From the line containing "Rendered at 1241 by 1754 pixels." through the final line of the records, reproduce every line exactly.

Top of Working data

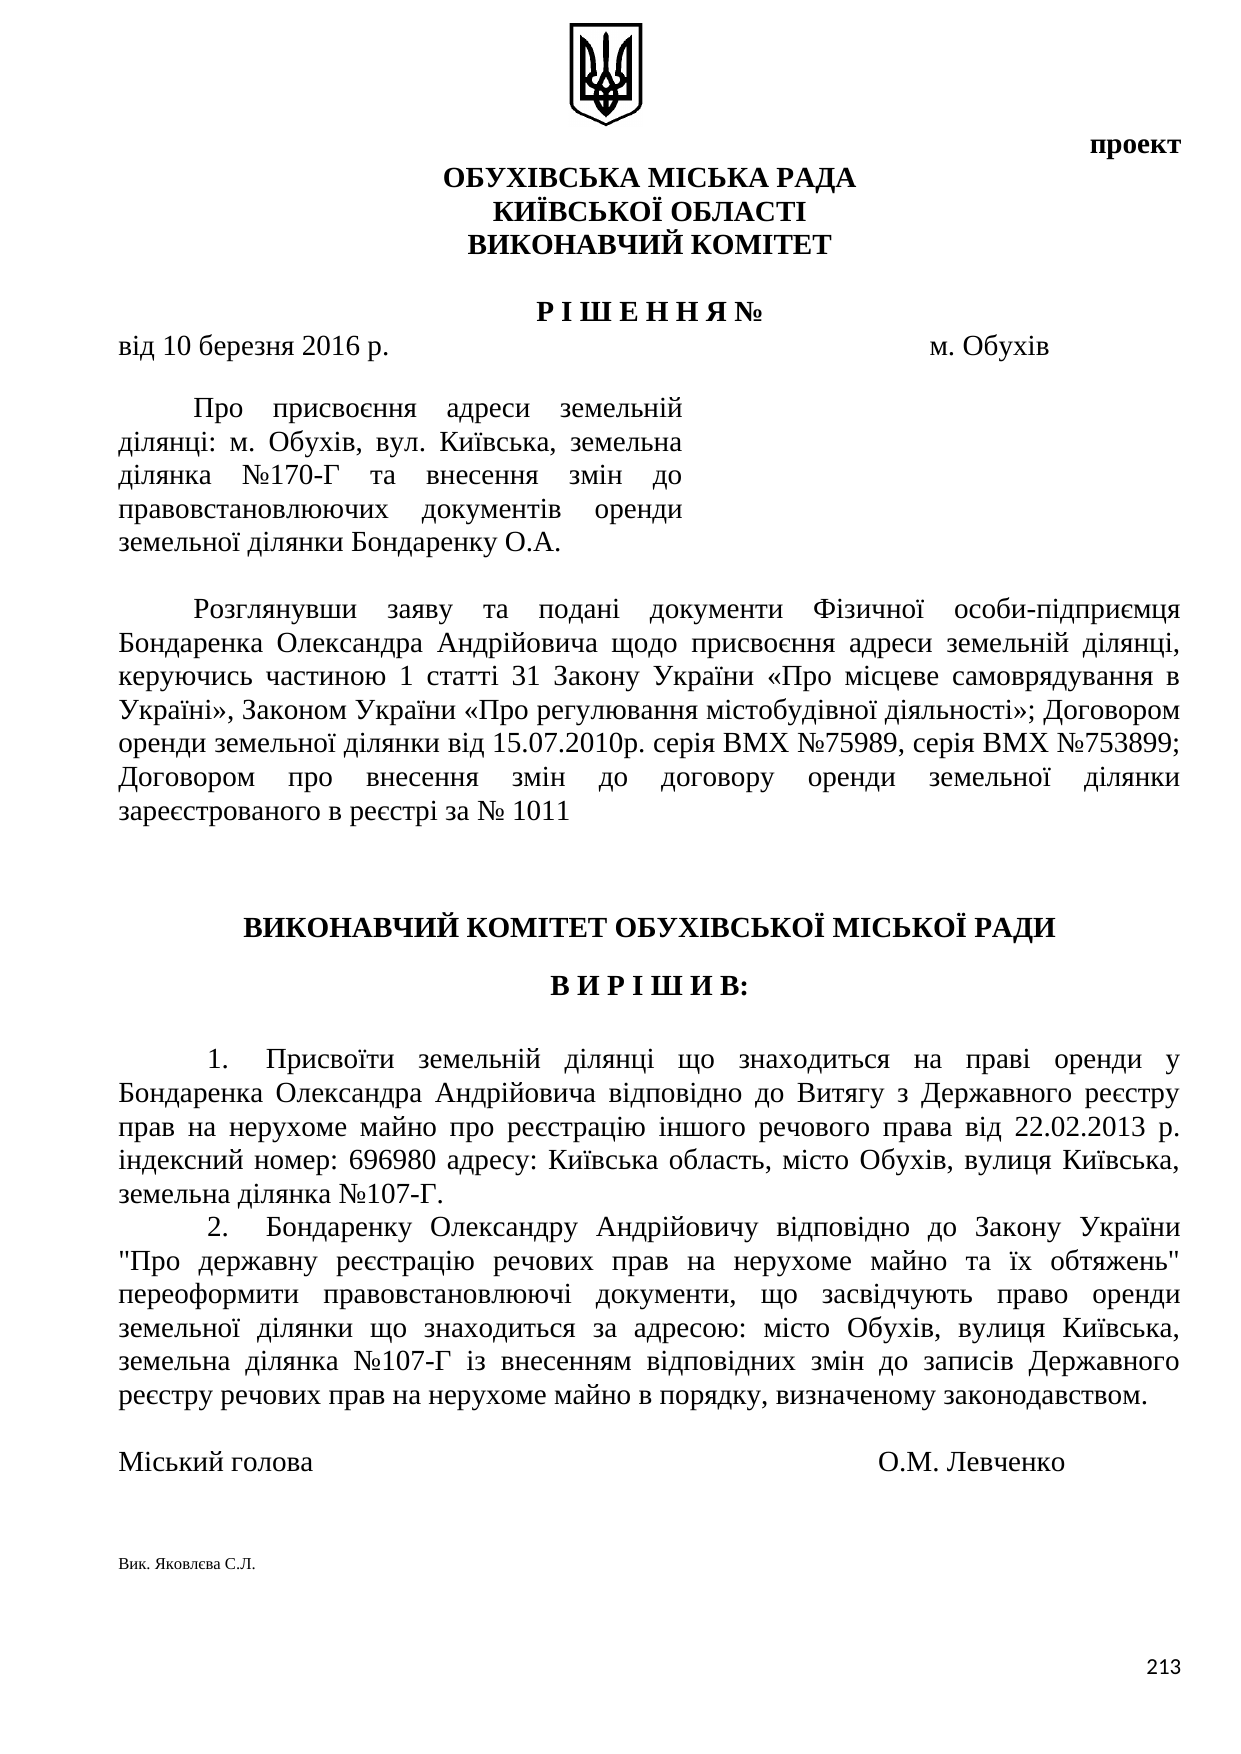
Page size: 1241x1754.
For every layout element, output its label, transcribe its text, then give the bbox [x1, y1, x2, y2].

text Р І Ш Е Н Н Я № [118, 294, 1181, 328]
list Бондаренку Олександру Андрійовичу відповідно до Закону України "Про державну реєстрацію речових прав на нерухоме майно та їх обтяжень" переоформити правовстановлюючі документи, що засвідчують право оренди земельної ділянки що знаходиться за адресою: місто Обухів, вулиця Київська, земельна ділянка №107-Г із внесенням відповідних змін до записів Державного реєстру речових прав на нерухоме майно в порядку, визначеному законодавством. [118, 1209, 1181, 1411]
text Розглянувши заяву та подані документи Фізичної особи-підприємця Бондаренка Олександра Андрійовича щодо присвоєння адреси земельній ділянці, керуючись частиною 1 статті 31 Закону України «Про місцеве самоврядування в Україні», Законом України «Про регулювання містобудівної діяльності»; Договором оренди земельної ділянки від 15.07.2010р. серія ВМХ №75989, серія ВМХ №753899; Договором про внесення змін до договору оренди земельної ділянки зареєстрованого в реєстрі за № 1011 [118, 591, 1181, 826]
picture [568, 21, 644, 127]
subtitle КИЇВСЬКОЇ ОБЛАСТІ [118, 194, 1181, 227]
text ВИКОНАВЧИЙ КОМІТЕТ [118, 227, 1181, 261]
list Присвоїти земельній ділянці що знаходиться на праві оренди у Бондаренка Олександра Андрійовича відповідно до Витягу з Державного реєстру прав на нерухоме майно про реєстрацію іншого речового права від 22.02.2013 р. індексний номер: 696980 адресу: Київська область, місто Обухів, вулиця Київська, земельна ділянка №107-Г. [118, 1042, 1181, 1209]
subtitle ОБУХІВСЬКА МІСЬКА РАДА [118, 160, 1181, 194]
text від 10 березня 2016 р. м. Обухів [118, 328, 1181, 361]
subtitle В И Р І Ш И В: [118, 968, 1181, 1002]
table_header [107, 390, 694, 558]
subtitle ВИКОНАВЧИЙ КОМІТЕТ ОБУХІВСЬКОЇ МІСЬКОЇ РАДИ [118, 910, 1181, 943]
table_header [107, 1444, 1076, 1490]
text Вик. Яковлєва С.Л. [118, 1553, 1181, 1573]
text проект [118, 59, 1181, 160]
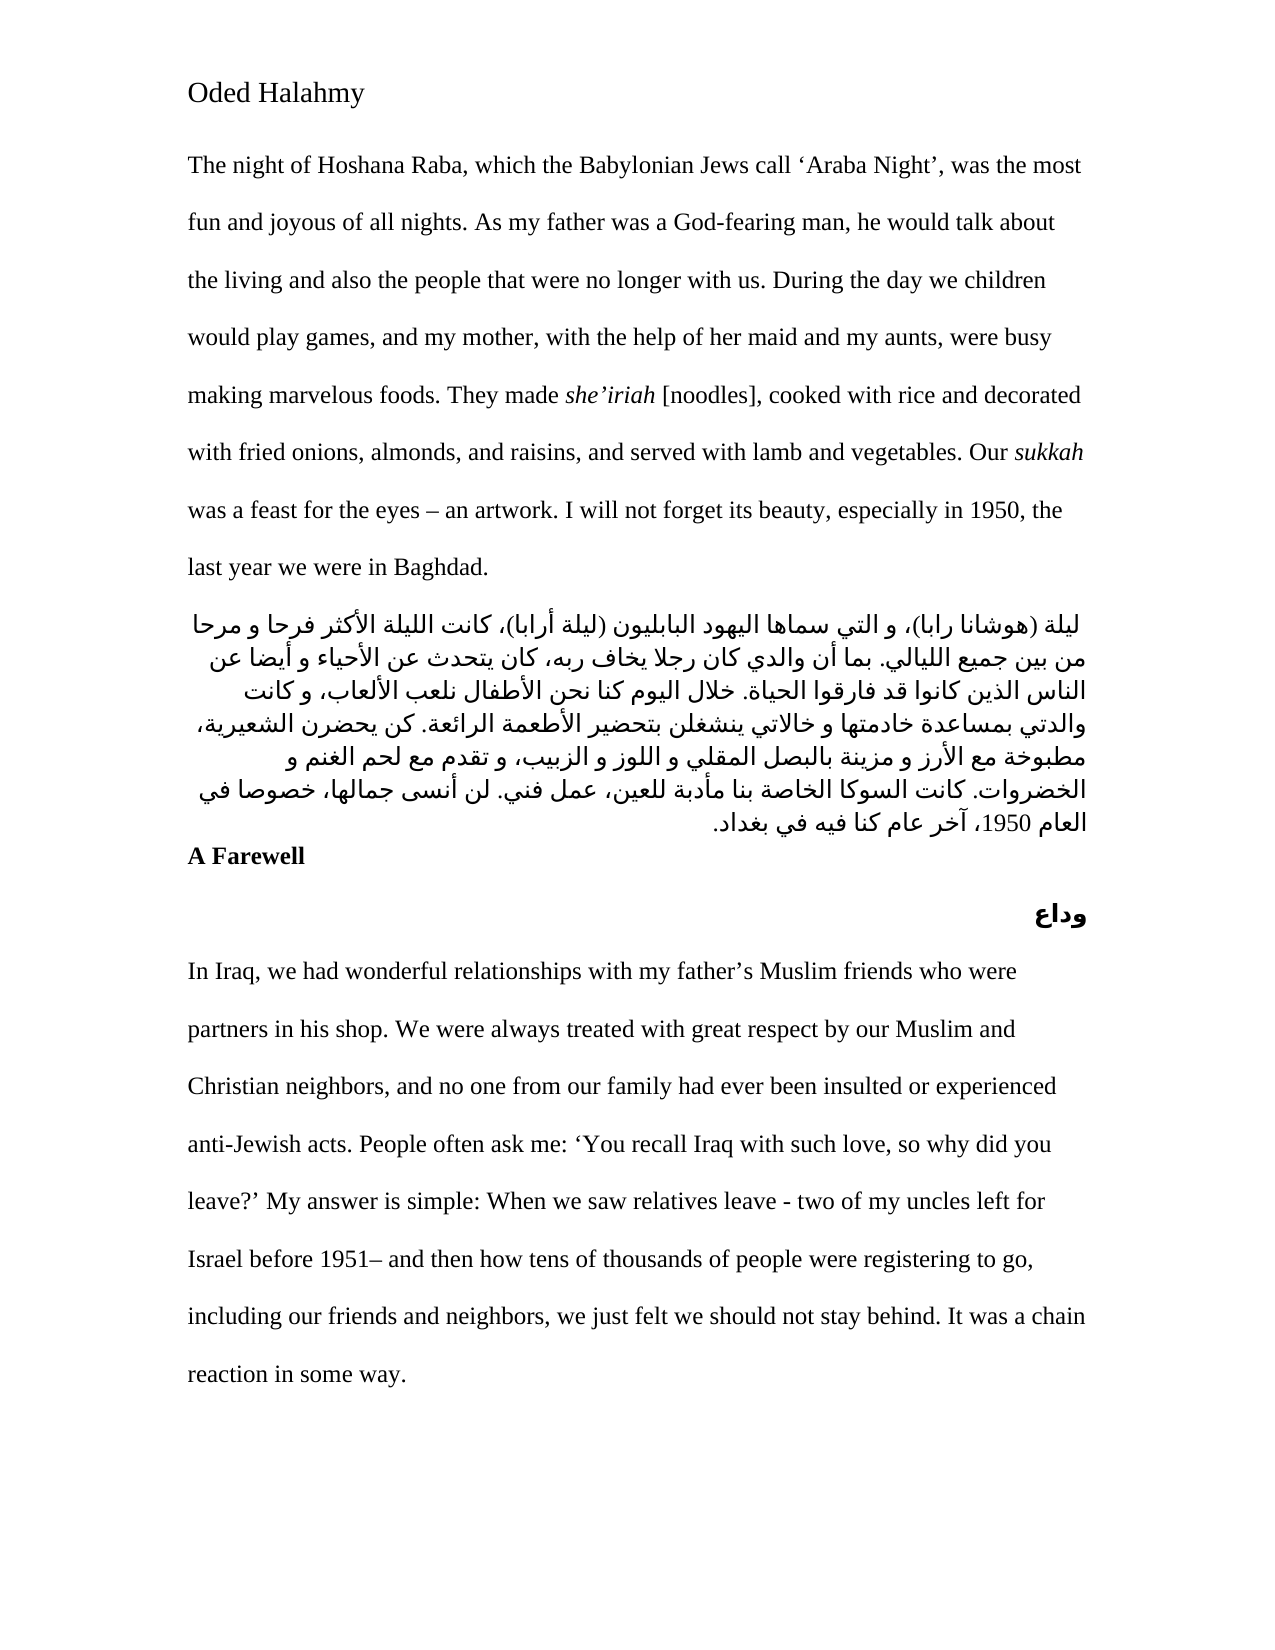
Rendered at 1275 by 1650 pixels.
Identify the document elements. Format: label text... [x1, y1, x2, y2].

text وداع [187, 899, 1087, 927]
text ليلة (هوشانا رابا)، و التي سماها اليهود البابليون (ليلة أرابا)، كانت الليلة الأكثر فرحا و مرحا من بين جميع الليالي. بما أن والدي كان رجلا يخاف ربه، كان يتحدث عن الأحياء و أيضا عن الناس الذين كانوا قد فارقوا الحياة. خلال اليوم كنا نحن الأطفال نلعب الألعاب، و كانت والدتي بمساعدة خادمتها و خالاتي ينشغلن بتحضير الأطعمة الرائعة. كن يحضرن الشعيرية، مطبوخة مع الأرز و مزينة بالبصل المقلي و اللوز و الزبيب، و تقدم مع لحم الغنم و الخضروات. كانت السوكا الخاصة بنا مأدبة للعين، عمل فني. لن أنسى جمالها، خصوصا في العام 1950، آخر عام كنا فيه في بغداد. [187, 610, 1087, 837]
text A Farewell [187, 841, 1087, 870]
text In , we had wonderful relationships with my father’s Muslim friends who were partners in his shop. We were always treated with great respect by our Muslim and Christian neighbors, and no one from our family had ever been insulted or experienced anti-Jewish acts. People often ask me: ‘You recall with such love, so why did you leave?’ My answer is simple: When we saw relatives leave - two of my uncles left for before 1951– and then how tens of thousands of people were registering to go, including our friends and neighbors, we just felt we should not stay behind. It was a chain reaction in some way. [187, 956, 1087, 1387]
text The night of Hoshana Raba, which the Babylonian Jews call ‘Araba Night’, was the most fun and joyous of all nights. As my father was a God-fearing man, he would talk about the living and also the people that were no longer with us. During the day we children would play games, and my mother, with the help of her maid and my aunts, were busy making marvelous foods. They made she’iriah [noodles], cooked with rice and decorated with fried onions, almonds, and raisins, and served with lamb and vegetables. Our sukkah was a feast for the eyes – an artwork. I will not forget its beauty, especially in 1950, the last year we were in . [187, 150, 1087, 581]
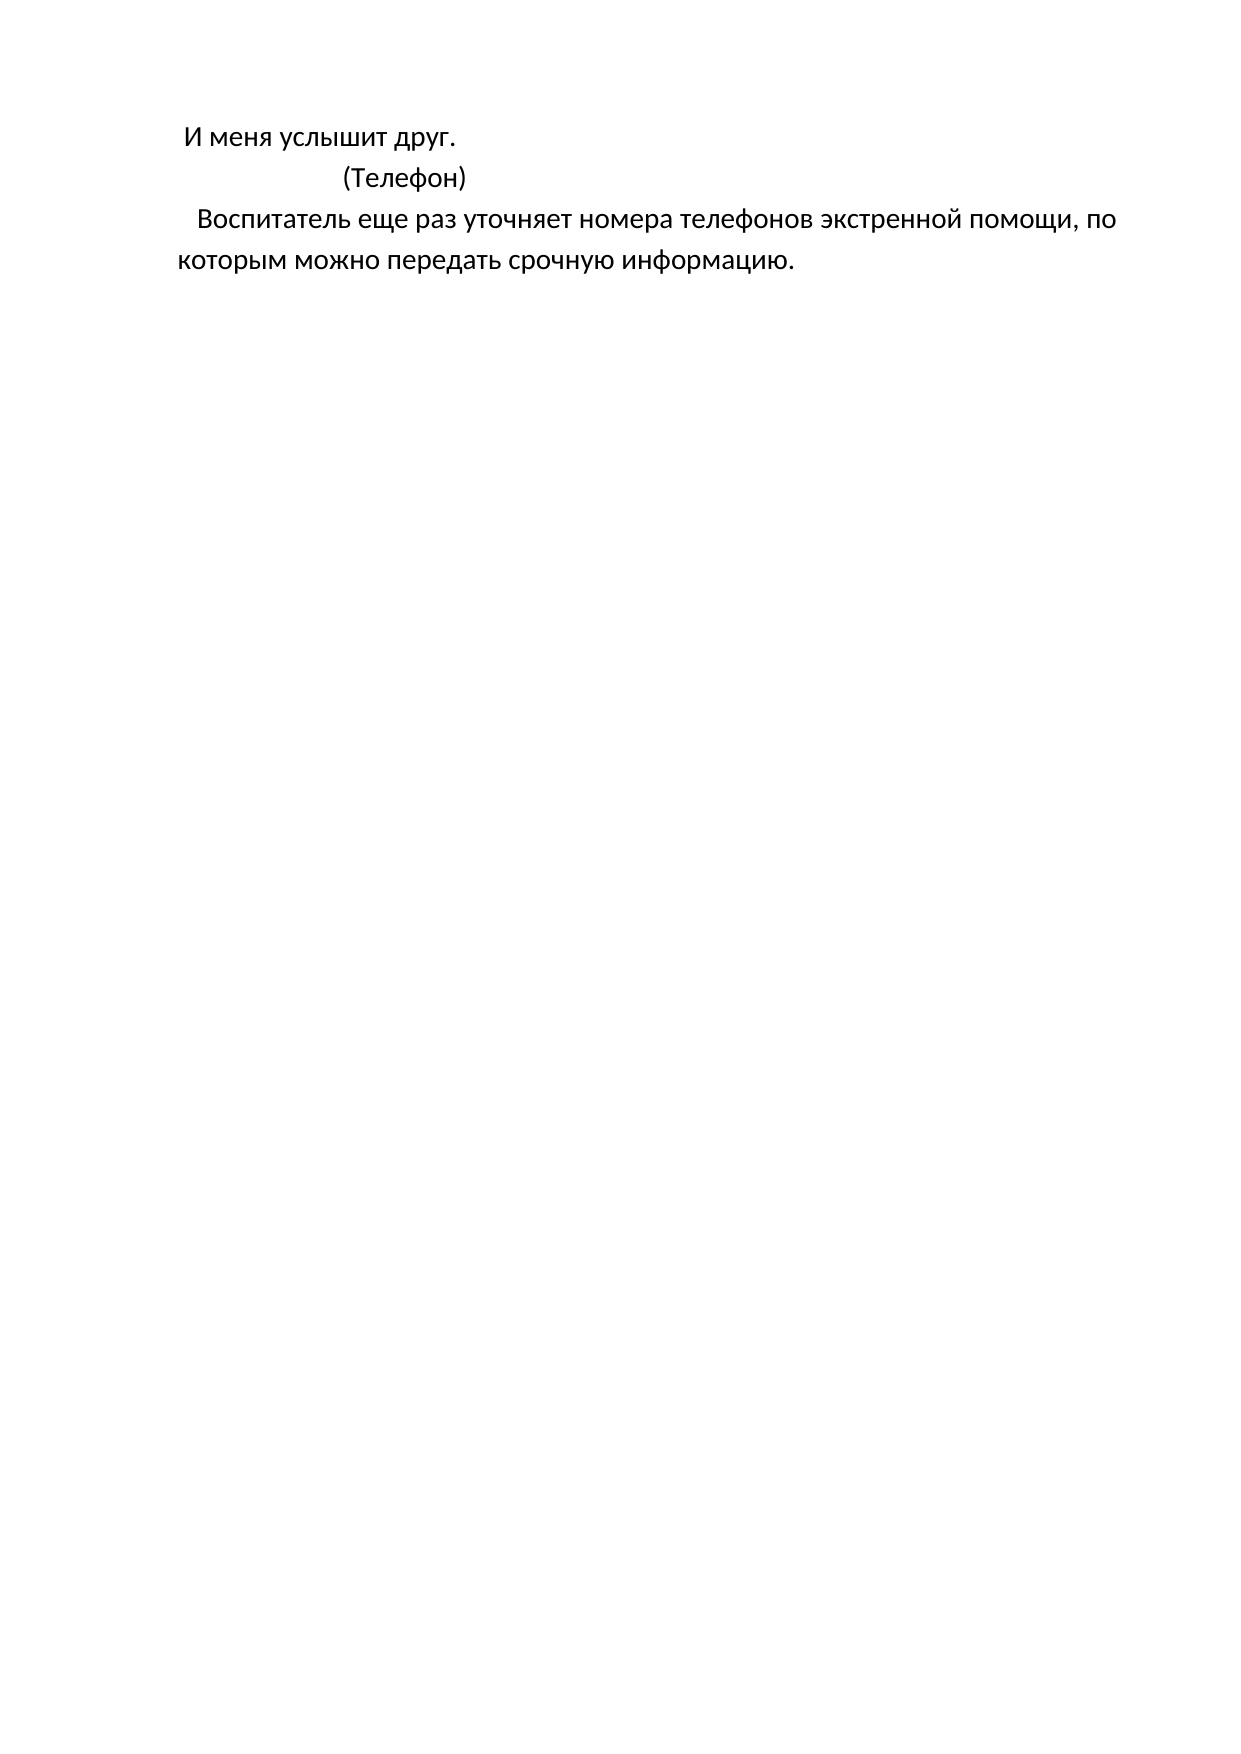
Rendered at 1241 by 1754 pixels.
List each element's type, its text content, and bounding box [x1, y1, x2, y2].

Bottom of Working data

Expected answer -
Rendered at 1241 by 1754 pixels.
List each element's type, its text content, and bounding box [x1, y1, x2, y2].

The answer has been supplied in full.